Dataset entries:
--
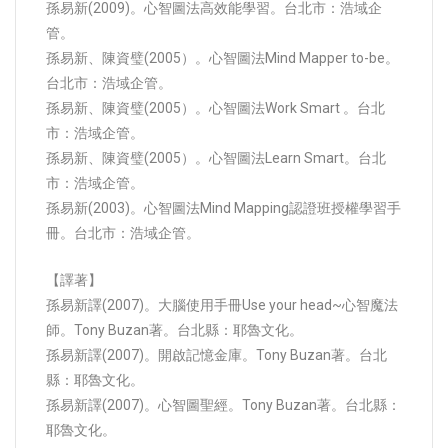
孫易新(2009)。心智圖法高效能學習。台北市：浩域企
管。
孫易新、陳資璧(2005）。心智圖法Mind Mapper to-be。
台北市：浩域企管。
孫易新、陳資璧(2005）。心智圖法Work Smart 。台北
市：浩域企管。
孫易新、陳資璧(2005）。心智圖法Learn Smart。台北
市：浩域企管。
孫易新(2003)。心智圖法Mind Mapping認證班授權學習手
冊。台北市：浩域企管。
【譯著】
孫易新譯(2007)。大腦使用手冊Use your head~心智魔法
師。Tony Buzan著。台北縣：耶魯文化。
孫易新譯(2007)。開啟記憶金庫。Tony Buzan著。台北
縣：耶魯文化。
孫易新譯(2007)。心智圖聖經。Tony Buzan著。台北縣：
耶魯文化。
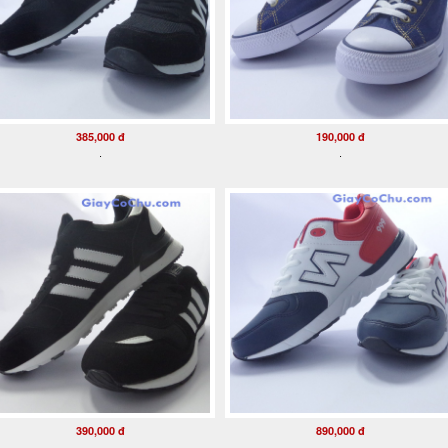
385,000 đ
190,000 đ
.
.
390,000 đ
890,000 đ
.
.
--
● **WHAT IS BEING ASKED**:
Exactly as written, set down the lines from the line holding "孫易新譯(2007)。開啟記憶金庫。Tony Buzan著。台北" to the last line of the data, both ends included, pictures excluded.

● **EXPECTED OUTPUT**:
孫易新譯(2007)。開啟記憶金庫。Tony Buzan著。台北
縣：耶魯文化。
孫易新譯(2007)。心智圖聖經。Tony Buzan著。台北縣：
耶魯文化。
385,000 đ
190,000 đ
.
.
390,000 đ
890,000 đ
.
.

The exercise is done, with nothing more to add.